The process of sinking my teeth into this story has illuminated several blind spots in my prior union knowledge. My motivation sprung primarily from my piss-poor experience working for the ‘bucks during the pandemic — working hard, thankless hours during constant supply shortages, all while combating the perpetual schism between openers and closers. Even if we, exhausted, desperate, starving, had any clue about the illegality of managements’ decisions, we didn’t have a clue how to address it. And that benefited the management alone. When baristas quit, that just means the shift leads would work entire weeks without break. And we loved our store. You can’t pour that much sweat, tears, and, yes, blood, into a workplace without feeling some semblance of ownership. But the majority of my shift (since I was rarely a star of the morning shift) were young, either still in high school or nowhere near completion of a degree. Unions were a fantasy.
It seems an odd system to me that requires a workplace to opt-in to having their rights protected by a federal agency, but is there a better way to support ourselves and our peers today? I’m not qualified to say. I’m a loudmouthed, low-wage mercenary. I’ve scarcely lived in one place long enough to unionize, let alone see how that all shakes out. When a job starts to trouble me, I jump ship. It would be simple enough to wave it all away, but I’ve got comrades still working for the Siren. People I love. They are passionate, brilliant, creative, hilarious people, and I’ve seen them sucked dry by this company. For their sake, as always, I’ve got my focus trained on the SBWU socials. If the Worker’s United track record is to be believed, we might finally be witnessing the power of service workers leveraged properly during this economic crisis.

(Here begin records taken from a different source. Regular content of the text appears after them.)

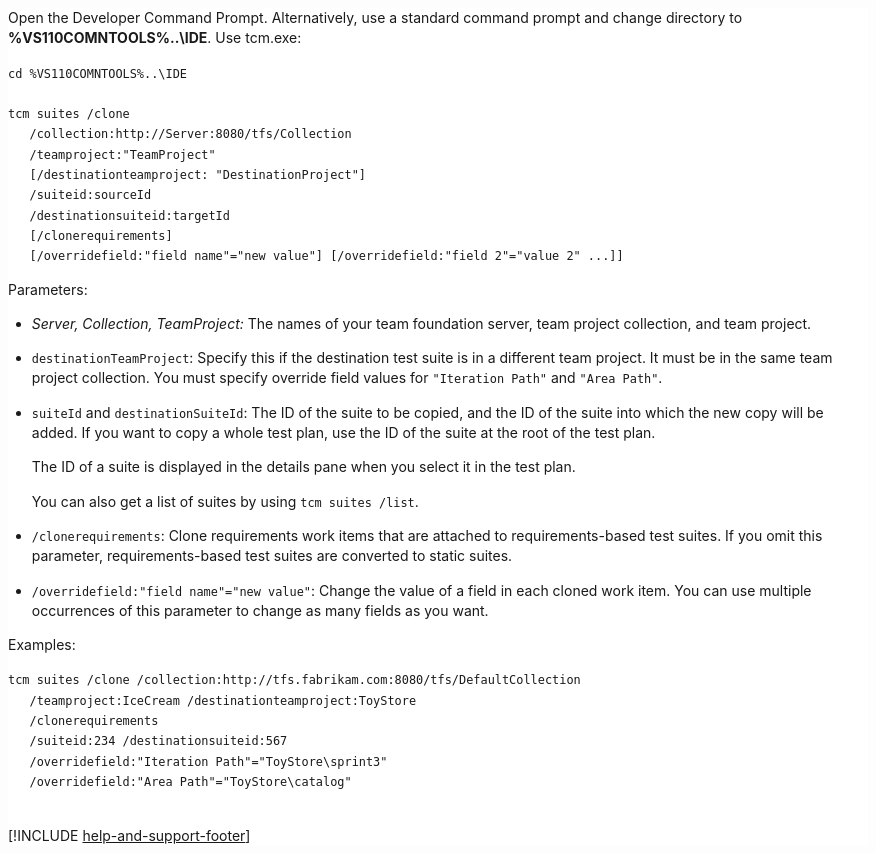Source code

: Open the Developer Command Prompt. Alternatively, use a standard command prompt and change directory to **%VS110COMNTOOLS%..\IDE**. Use tcm.exe:  
  
```MS-DOS  
cd %VS110COMNTOOLS%..\IDE  
  
tcm suites /clone       
   /collection:http://Server:8080/tfs/Collection   
   /teamproject:"TeamProject"  
   [/destinationteamproject: "DestinationProject"]  
   /suiteid:sourceId   
   /destinationsuiteid:targetId   
   [/clonerequirements]   
   [/overridefield:"field name"="new value"] [/overridefield:"field 2"="value 2" ...]]   
```  
  
Parameters:  
  
- *Server, Collection, TeamProject:* The names of your team foundation server, team project collection, and team project.  
  
- `destinationTeamProject`: Specify this if the destination test suite is in a different team project. It must be in the same team project collection. You must specify override field values for `"Iteration Path"` and `"Area Path"`.  
  
- `suiteId` and `destinationSuiteId`: The ID of the suite to be copied, and the ID of the suite into which the new copy will be added. If you want to copy a whole test plan, use the ID of the suite at the root of the test plan.  
  
   The ID of a suite is displayed in the details pane when you select it in the test plan.  
  
   You can also get a list of suites by using `tcm suites /list`.  
  
- `/clonerequirements`: Clone requirements work items that are attached to requirements-based test suites. If you omit this parameter, requirements-based test suites are converted to static suites.  
  
- `/overridefield:"field name"="new value"`: Change the value of a field in each cloned work item. You can use multiple occurrences of this parameter to change as many fields as you want.  
  
 Examples:  
  
```MS-DOS  
tcm suites /clone /collection:http://tfs.fabrikam.com:8080/tfs/DefaultCollection  
   /teamproject:IceCream /destinationteamproject:ToyStore  
   /clonerequirements  
   /suiteid:234 /destinationsuiteid:567   
   /overridefield:"Iteration Path"="ToyStore\sprint3"  
   /overridefield:"Area Path"="ToyStore\catalog"  
  
```
  
[!INCLUDE [help-and-support-footer](../_shared/help-and-support-footer.md)] 
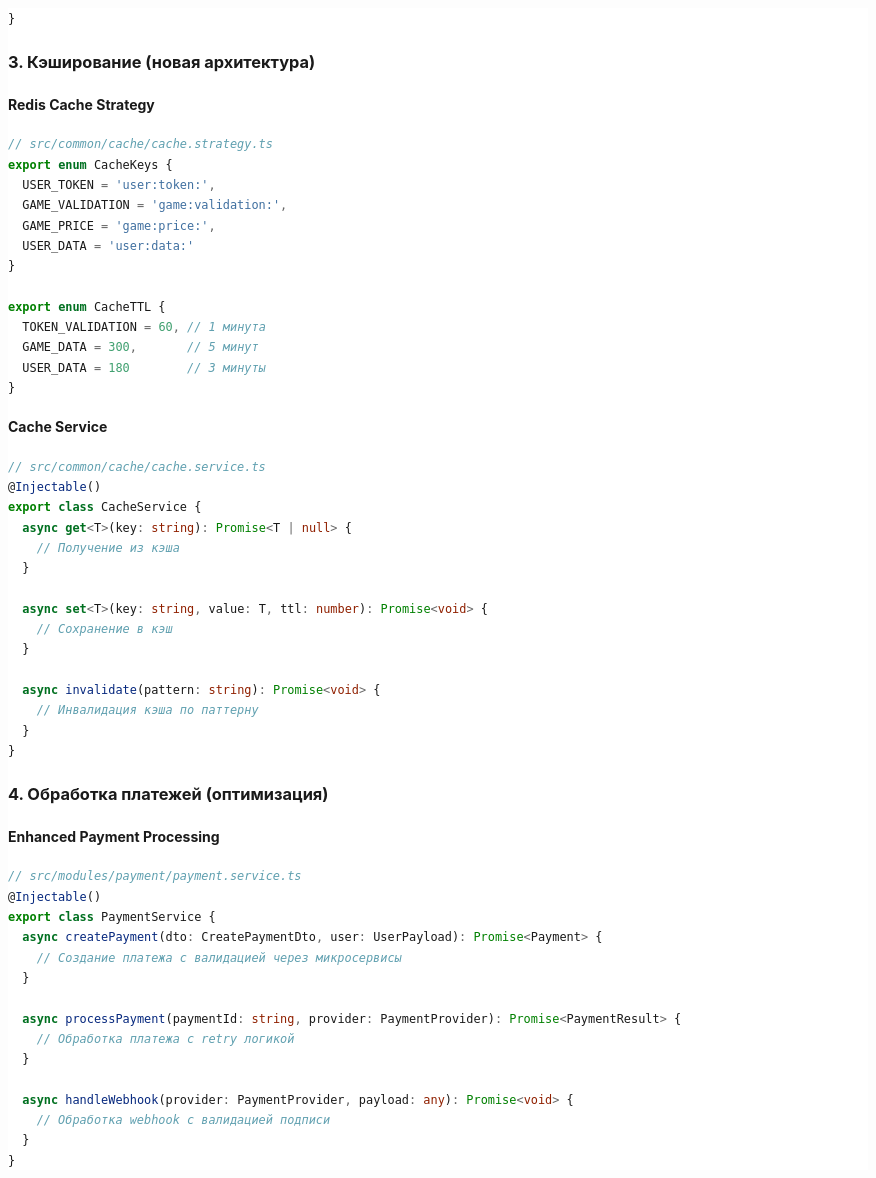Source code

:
```typescript
}
```

### 3. Кэширование (новая архитектура)

#### Redis Cache Strategy
```typescript
// src/common/cache/cache.strategy.ts
export enum CacheKeys {
  USER_TOKEN = 'user:token:',
  GAME_VALIDATION = 'game:validation:',
  GAME_PRICE = 'game:price:',
  USER_DATA = 'user:data:'
}

export enum CacheTTL {
  TOKEN_VALIDATION = 60, // 1 минута
  GAME_DATA = 300,       // 5 минут
  USER_DATA = 180        // 3 минуты
}
```

#### Cache Service
```typescript
// src/common/cache/cache.service.ts
@Injectable()
export class CacheService {
  async get<T>(key: string): Promise<T | null> {
    // Получение из кэша
  }
  
  async set<T>(key: string, value: T, ttl: number): Promise<void> {
    // Сохранение в кэш
  }
  
  async invalidate(pattern: string): Promise<void> {
    // Инвалидация кэша по паттерну
  }
}
```

### 4. Обработка платежей (оптимизация)

#### Enhanced Payment Processing
```typescript
// src/modules/payment/payment.service.ts
@Injectable()
export class PaymentService {
  async createPayment(dto: CreatePaymentDto, user: UserPayload): Promise<Payment> {
    // Создание платежа с валидацией через микросервисы
  }
  
  async processPayment(paymentId: string, provider: PaymentProvider): Promise<PaymentResult> {
    // Обработка платежа с retry логикой
  }
  
  async handleWebhook(provider: PaymentProvider, payload: any): Promise<void> {
    // Обработка webhook с валидацией подписи
  }
}
```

We don’t have to sacrifice our bodies and our lives to the meat grinder. No matter which way you play it, all things boil down to one fact: there are more of us than there are of them. I don’t want to go “back to normal.” I want to look in the face of this worldwide health crisis and ask, “How many people died for this economy?” Can any of us even afford a fucking place to live? How long before the government is trying to get us to reproduce faster, raise children we can’t afford, to “correct” the labor shortage? Idaho just tried to pass a law that would sentence parents to life in prison for seeking gender-affirming treatment. In February, historically black colleges were flooded with bomb threats. It’s hard not to see these disparate tragedies as points in a gigantic net, drawing closer. The leaders of our country, the wealth-owners and the policy makers in their pockets, want us tired, desperate, and scared. We need each other now more than ever.
I’ve got a new food service job out here in the Bay. I’m no longer working under the Siren, but the industry is the same. This new gig holds itself up as a hip and with-it sorta company, but a corp’s a corp. Let’s just say, this time, I’m thinking “unionize.”